== Available data

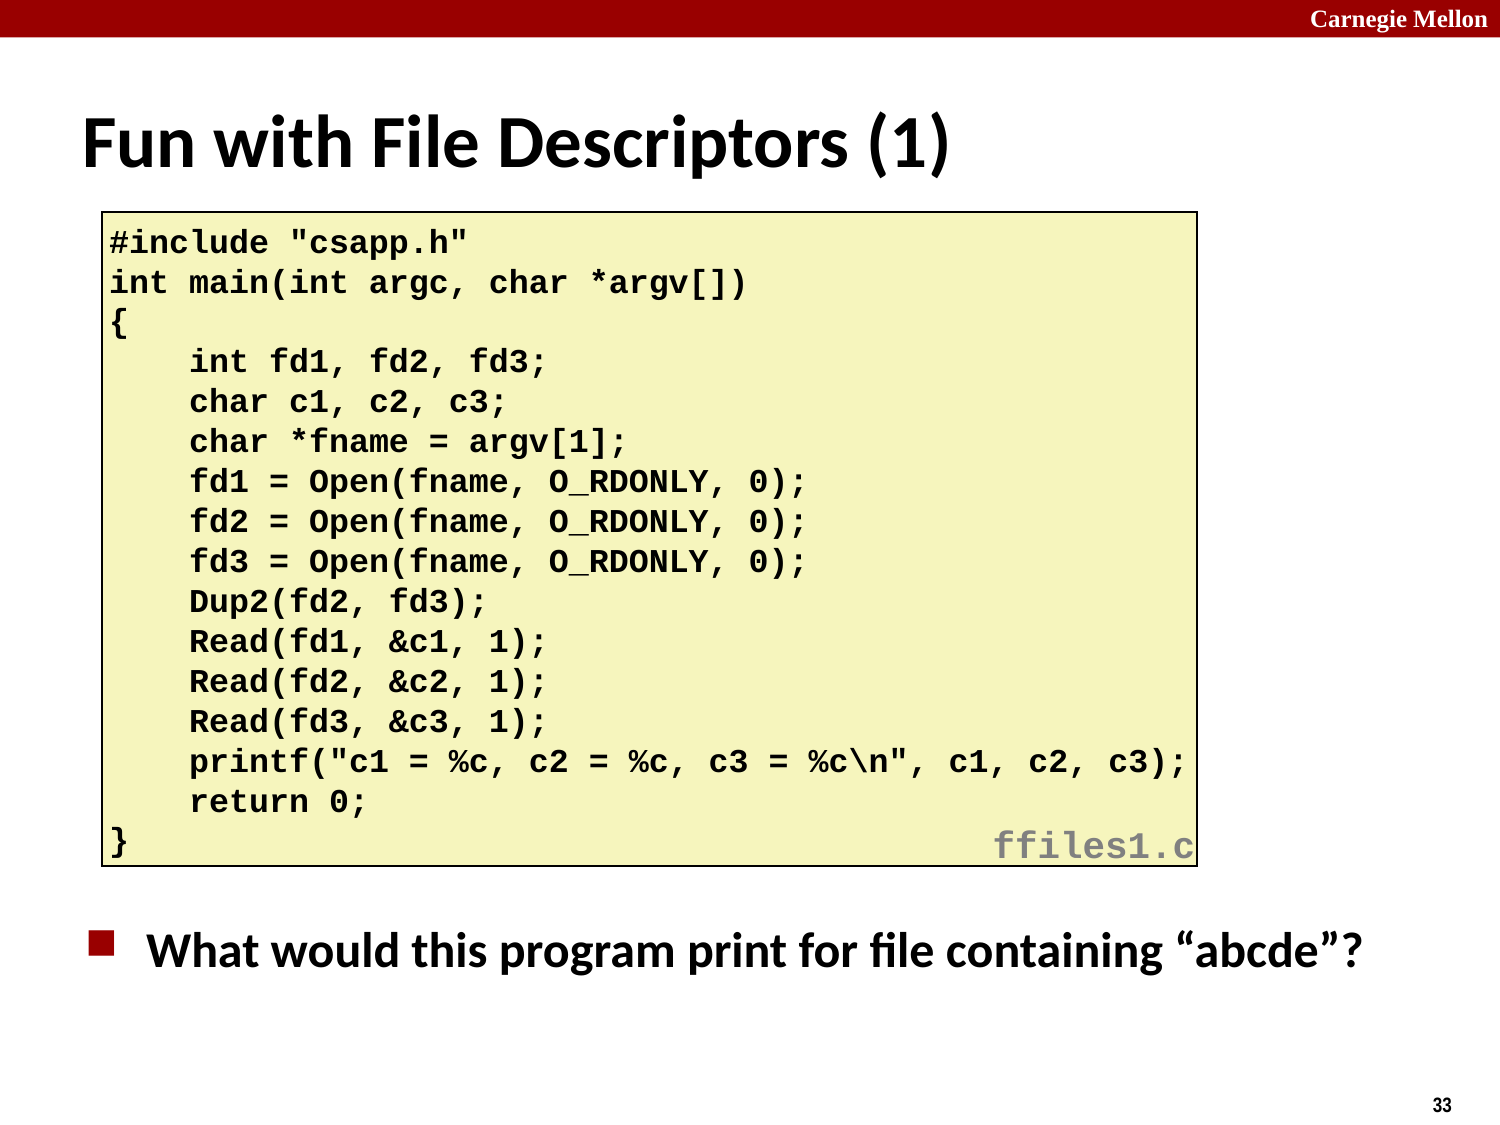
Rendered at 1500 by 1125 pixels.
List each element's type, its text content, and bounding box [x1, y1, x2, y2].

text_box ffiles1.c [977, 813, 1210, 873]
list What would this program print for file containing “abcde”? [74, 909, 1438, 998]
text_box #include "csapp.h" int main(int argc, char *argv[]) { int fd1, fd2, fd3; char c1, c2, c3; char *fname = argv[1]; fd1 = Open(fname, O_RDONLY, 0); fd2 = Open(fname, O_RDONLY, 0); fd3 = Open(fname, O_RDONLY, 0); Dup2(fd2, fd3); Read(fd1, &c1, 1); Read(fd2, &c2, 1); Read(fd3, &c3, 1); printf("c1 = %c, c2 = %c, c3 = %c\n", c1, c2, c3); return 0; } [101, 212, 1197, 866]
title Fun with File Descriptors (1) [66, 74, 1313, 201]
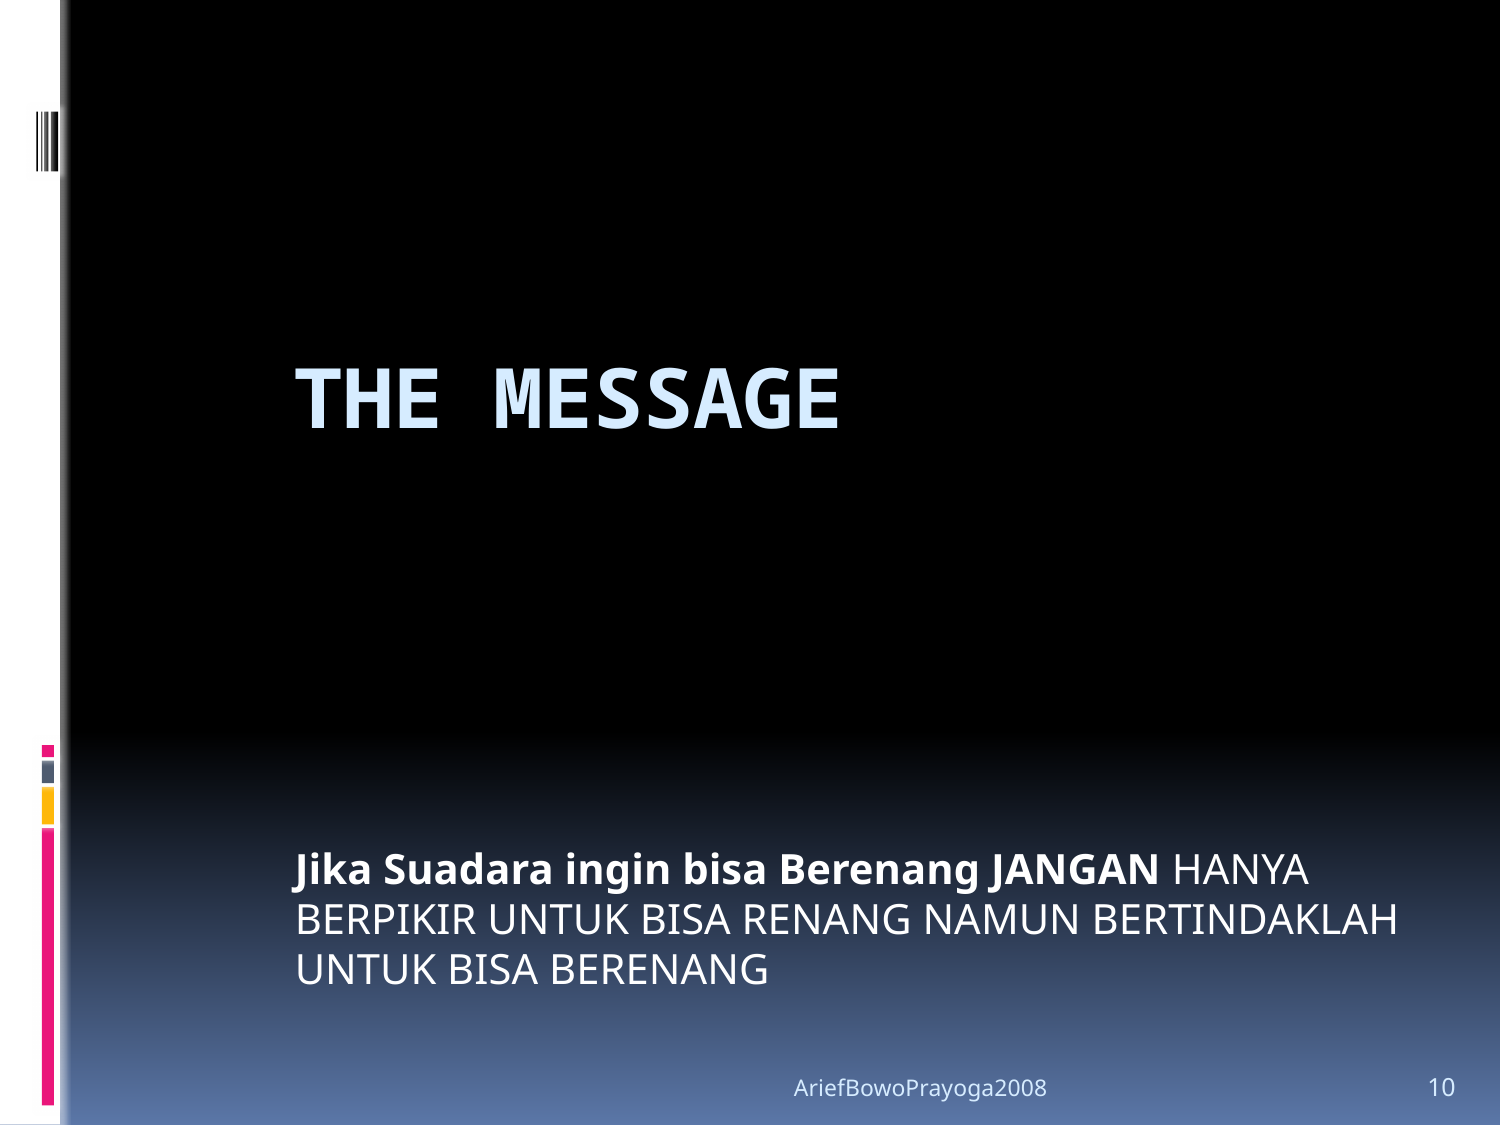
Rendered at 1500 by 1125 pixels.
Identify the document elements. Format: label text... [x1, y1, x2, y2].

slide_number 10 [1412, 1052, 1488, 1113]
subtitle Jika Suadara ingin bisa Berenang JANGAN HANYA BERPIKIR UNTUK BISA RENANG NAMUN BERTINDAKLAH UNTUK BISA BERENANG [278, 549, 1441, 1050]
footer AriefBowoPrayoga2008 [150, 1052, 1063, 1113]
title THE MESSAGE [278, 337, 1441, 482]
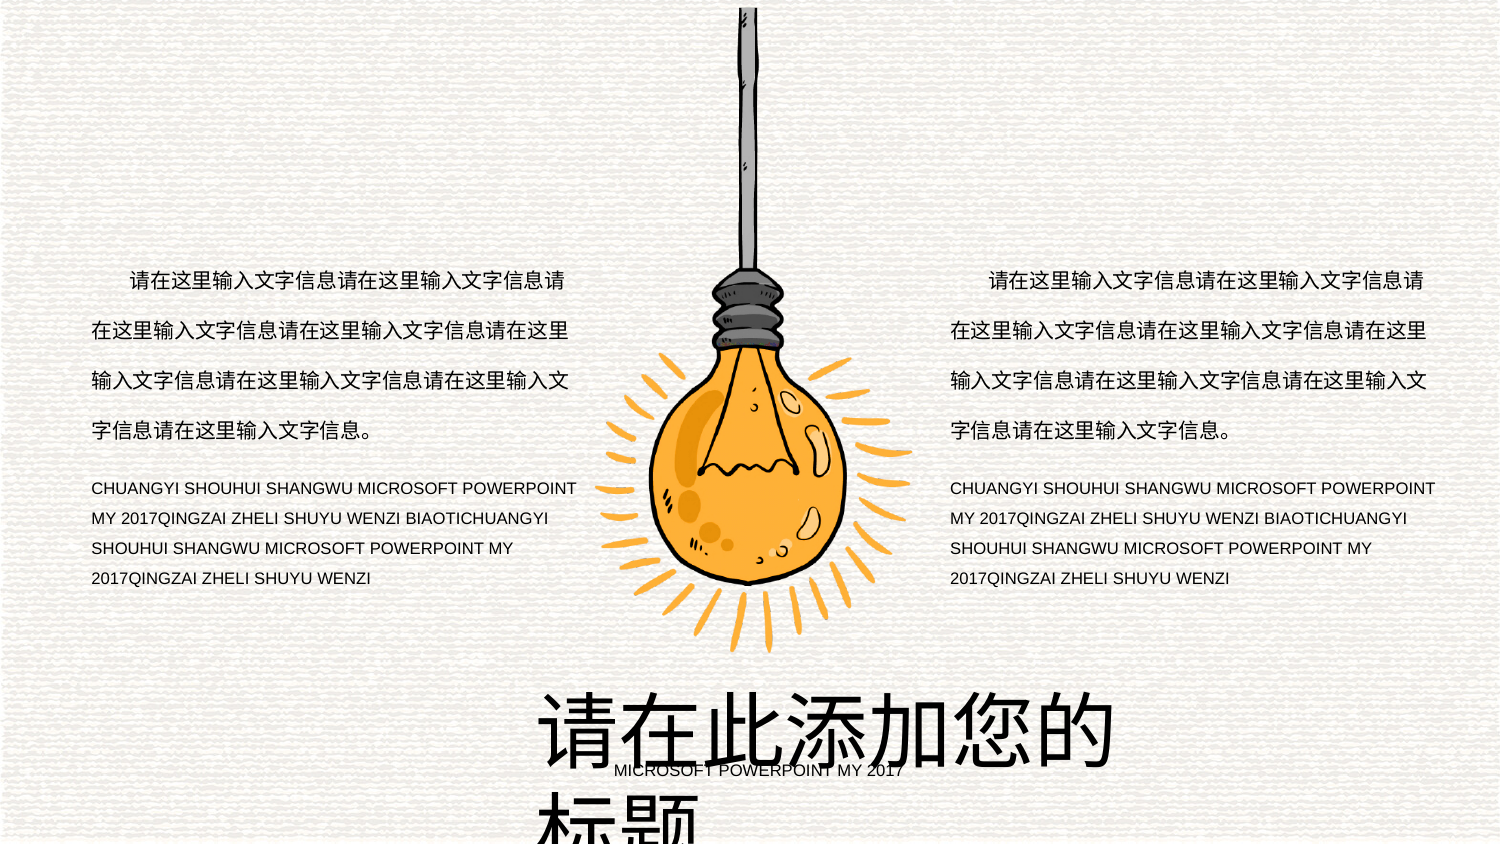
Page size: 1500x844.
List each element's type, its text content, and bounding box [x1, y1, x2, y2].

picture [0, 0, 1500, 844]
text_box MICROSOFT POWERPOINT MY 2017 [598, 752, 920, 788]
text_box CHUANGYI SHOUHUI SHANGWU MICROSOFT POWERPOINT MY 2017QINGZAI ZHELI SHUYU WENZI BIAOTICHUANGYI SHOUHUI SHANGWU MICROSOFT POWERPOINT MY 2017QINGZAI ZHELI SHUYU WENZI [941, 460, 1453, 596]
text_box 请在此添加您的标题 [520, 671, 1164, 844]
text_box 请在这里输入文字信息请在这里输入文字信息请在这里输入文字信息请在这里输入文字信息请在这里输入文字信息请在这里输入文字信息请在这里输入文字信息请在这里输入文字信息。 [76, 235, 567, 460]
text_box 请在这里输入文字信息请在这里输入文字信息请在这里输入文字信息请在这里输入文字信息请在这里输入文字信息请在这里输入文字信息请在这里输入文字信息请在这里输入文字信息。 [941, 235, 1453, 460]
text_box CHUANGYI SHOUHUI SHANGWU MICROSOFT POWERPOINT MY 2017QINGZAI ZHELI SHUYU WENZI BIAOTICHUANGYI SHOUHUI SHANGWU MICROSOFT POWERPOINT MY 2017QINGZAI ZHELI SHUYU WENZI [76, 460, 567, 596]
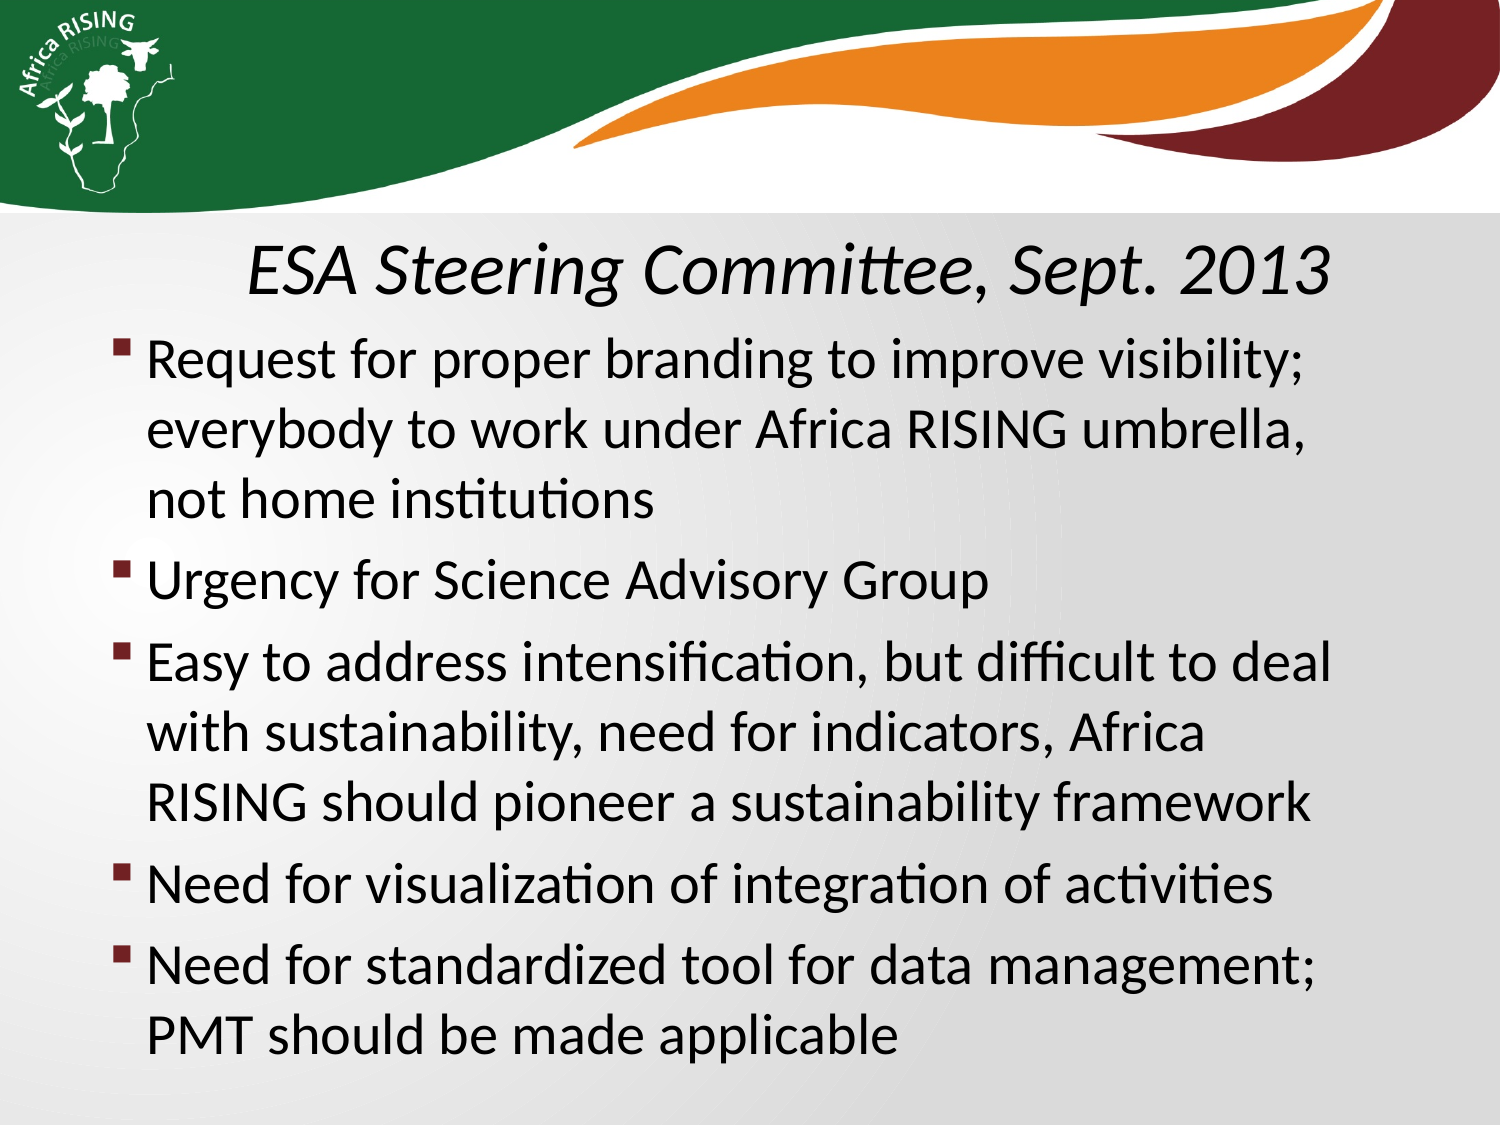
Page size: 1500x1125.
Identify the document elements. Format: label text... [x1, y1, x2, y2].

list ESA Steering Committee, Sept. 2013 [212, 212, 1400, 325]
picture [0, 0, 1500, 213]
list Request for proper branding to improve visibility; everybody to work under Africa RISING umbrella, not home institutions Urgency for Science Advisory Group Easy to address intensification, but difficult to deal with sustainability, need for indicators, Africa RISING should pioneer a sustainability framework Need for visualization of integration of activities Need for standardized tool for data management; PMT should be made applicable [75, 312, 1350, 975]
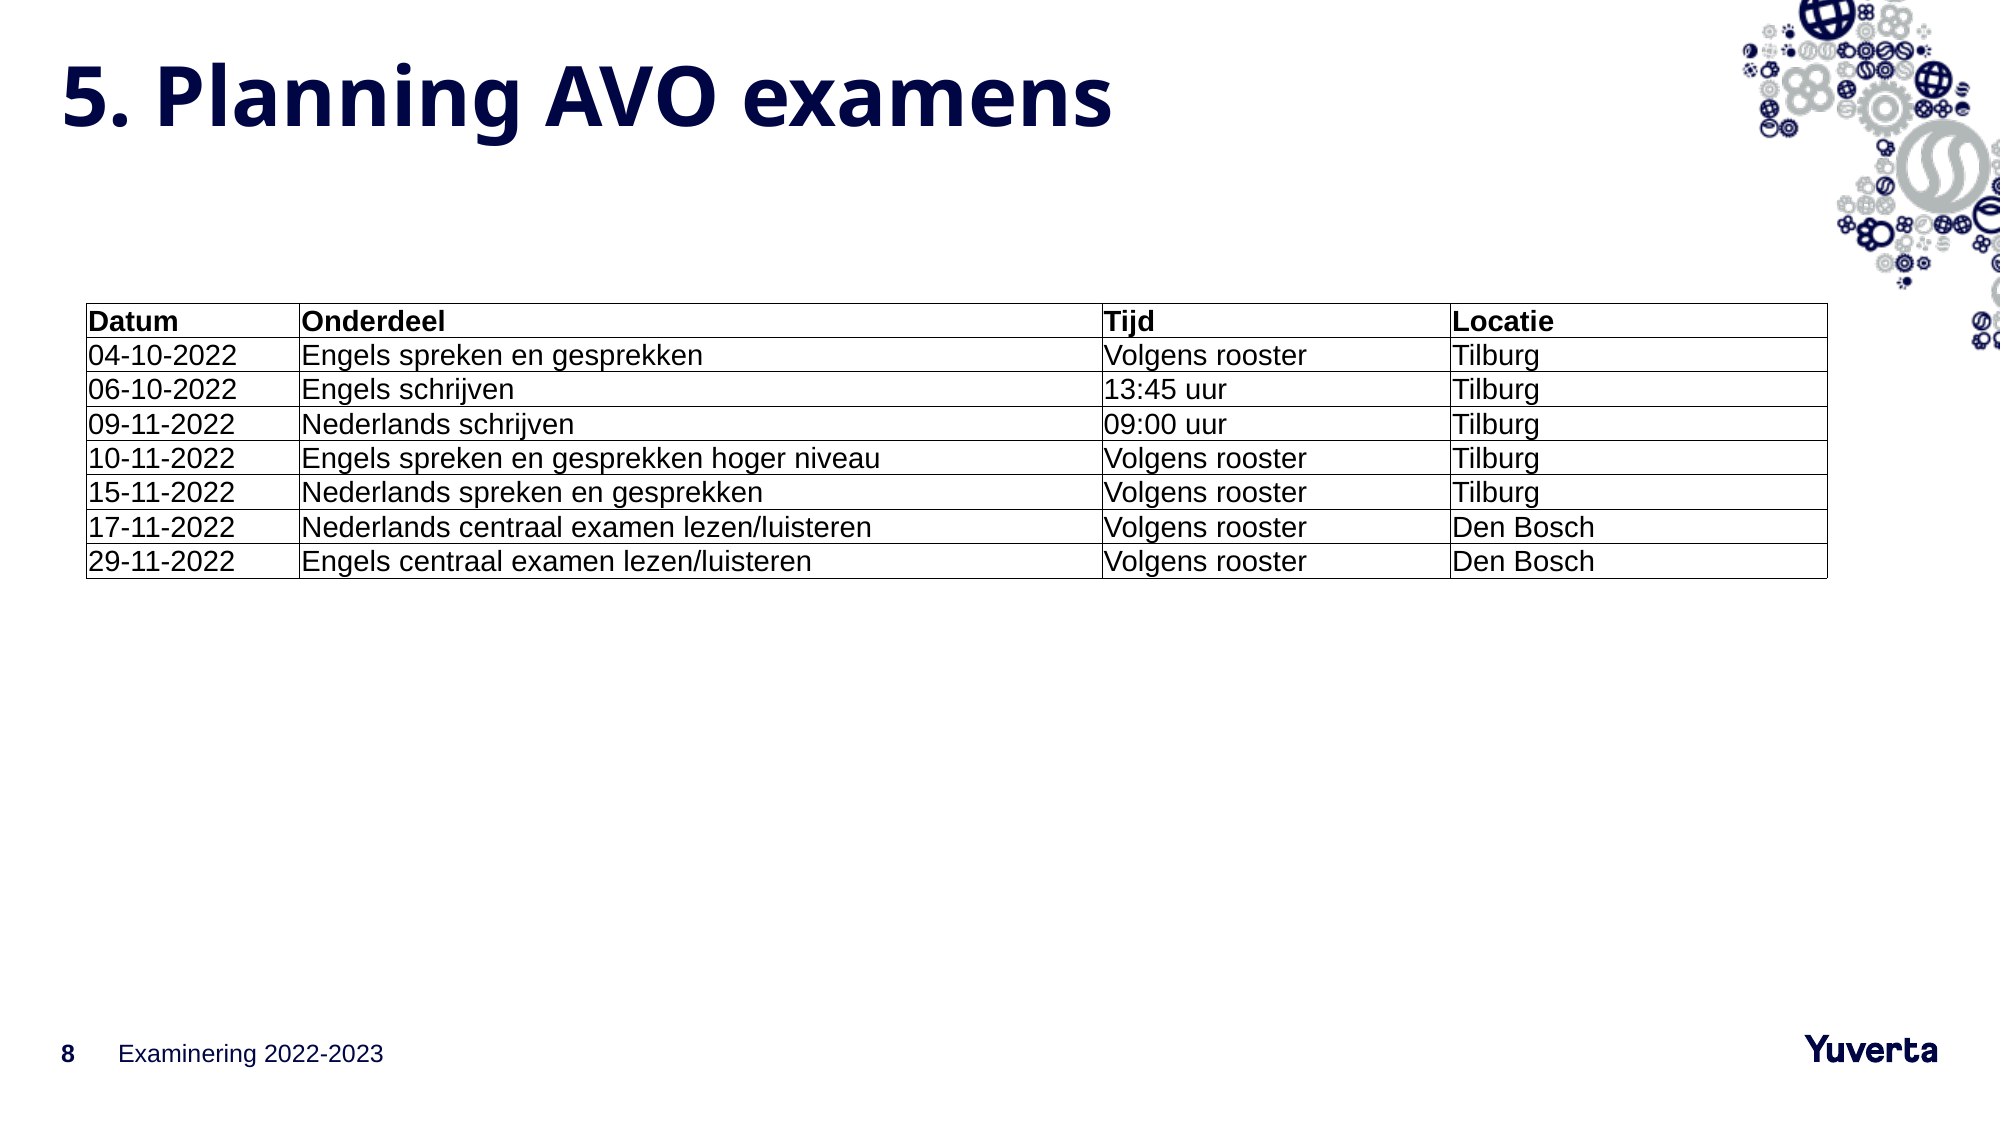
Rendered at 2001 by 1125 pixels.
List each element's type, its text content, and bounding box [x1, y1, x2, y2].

====

## What you have to do
From the data above, copy each line that has the string "size".

## Response
Page size: 1500x844.
Page size: 1500x1125.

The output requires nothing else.